Mercedes seem a touch off Red Bull and Ferrari entering the new season - but not as far behind as at the outset of last season, and their in-season development is famously the best on the grid. Hamilton has pulled out some of the greatest F1 championship seasons of all time in the past - if he can claim title number eight in 2023, it might just be his greatest ever.
Fernando Alonso: The old dog with a few tricks up his sleeve?
41-year-old Fernando Alonso has one podium since 2014. The last time he won a race was in May 2013. He has not won a championship since 2005. And yet, his is one of the most exciting storylines on the grid going into 2023.
He caught the F1 world totally unawares by announcing his impromptu departure from Alpine last summer, jumping ship to the unfancied Aston Martin in the wake of Sebastian Vettel's shock retirement.
It seems as though Alonso has played a masterstroke.
It's hard to predict with full confidence where exactly Aston Martin will fit in the 2023 running order, but it seems fairly certain they will at the very least be in the top five and mixing it with Mercedes to begin the season.
They look to have built one of the fastest cars on the grid for 2023 - as backed up by Friday's FP1 session, which saw Alonso take P2. They only got faster as 2022 went on so, with a good base to their 2023 package, they will hope they can at least replicate the form of their days as Racing Point.

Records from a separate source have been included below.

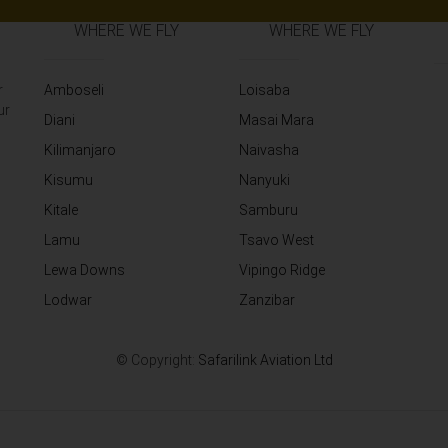
WHERE WE FLY
WHERE WE FLY
r
Amboseli
Loisaba
ur
Diani
Masai Mara
Kilimanjaro
Naivasha
Kisumu
Nanyuki
Kitale
Samburu
Lamu
Tsavo West
Lewa Downs
Vipingo Ridge
Lodwar
Zanzibar
© Copyright:
Safarilink Aviation Ltd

"Mission 33" has been an oft-discussed topic around Alonso, who has spent 10 years chasing that elusive 33rd race win at Ferrari, McLaren, and Alpine. The later stages of his career have been defined by poor decision making. He left Ferrari just before they improved to rejoin McLaren just as they fell off the cliff, then left McLaren at the close of 2018 just before their fortunes turned once again.
He has now made the most audacious move yet of his career - and it looks to be the first in a decade that might just pay off. Don't expect Fernando to win his 3rd F1 title this year but, if he manages to take a race win (which would place him in the top 10 of oldest ever race winners) it will almost certainly be one of the biggest F1 stories of 2023.
The chasing pack of F1 2023
And then the rest. It seems strange to have excluded three men who made up last season's top five, and we can still expect big things from all of Sergio Perez, Carlos Sainz, and George Russell in 2023.
Elsewhere, the return of Nico Hulkenberg to the sport sees a highly competitive driver line-up at Haas alongside Kevin Magnussen, while an all-French line-up at Alpine could produce fireworks between Pierre Gasly and Esteban Ocon.
Oscar Piastri will have to prove he was worth the hype of his contentious entry into the sport in a McLaren that looks set to struggle for pace in the opening rounds, while we think we can rely on Valtteri Bottas for pretty consistently solid results in what looks to be a fast Alfa Romeo.
Qualifying for the Bahrain Grand Prix gets underway on Saturday afternoon, and lights out on Sunday comes at 3pm. Let the madness begin once again.